My sophomore year of high school, I met a girl at a party. We talked on the phone for a few weeks before finally setting a date to meet up again. She lived in the Lincoln Park projects in Huntsville, Alabama. I relied on her directions when I drove to pick her up, but I couldn’t find her house. Before giving up, I decided to get out and walk, in case she spotted me.
That was a mistake. The locals noticed my car circling their block, and a group of young men came over. One of them asked, “Who are you?” His tone invited confrontation: You have stepped into my territory. Why are you here?
Looking around at the plastic bags blowing in the wind, clothes drying on flimsy lines, weeds amid patches of dirt, I could not see anything worth fighting over. But behind the interrogator stood three or four more young men, one with a gun. The weapon changed the stakes of the conversation. It was a question of life or death.
A rush of adrenaline began in my chest. I couldn’t control my rapid heart rate, but I could control my expression, so I adopted a calm exterior.
I had been in this situation before and knew I would have to navigate it so they didn’t feel trapped. I had to be strong but not threatening, certain but not disrespectful.

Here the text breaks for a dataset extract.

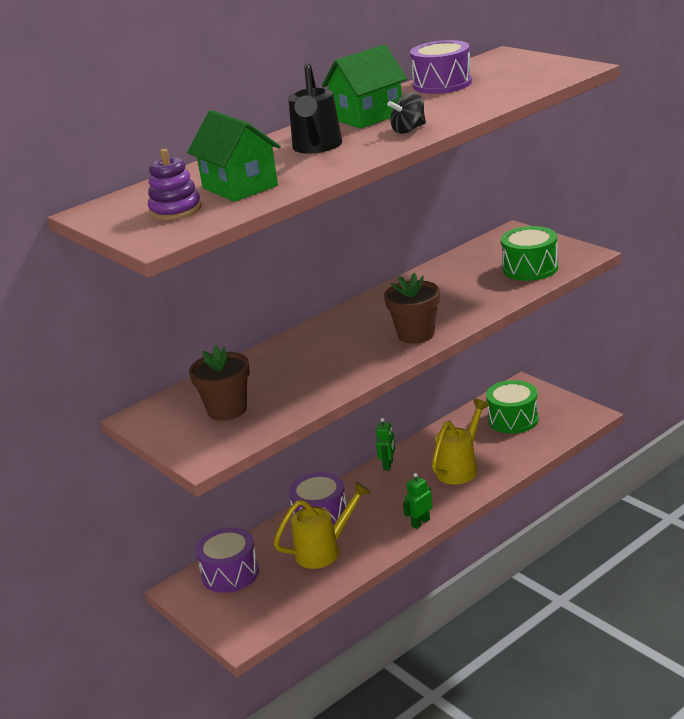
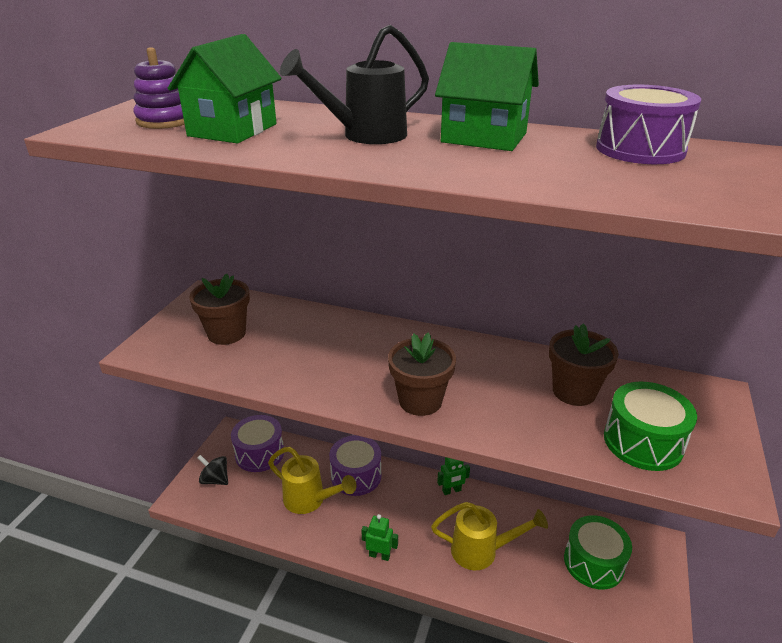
camera: 55 degrees right, 5 degrees up
(409, 130) = (454, 165): black spinning top -> black spinning top (215, 480)
(464, 276) = (574, 391): none -> brown flower pot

Who are you? The situation called for a simple statement of my allegiances: I am from Johnson High, and where I live is not your concern. But maybe because there was a gun involved, the question turned existential. I thought, Who am I, really? A boy grown into his adult body, now capable of wielding the same violence I’d witnessed from my father? A kid determined to be the opposite of that man? My mother’s hope?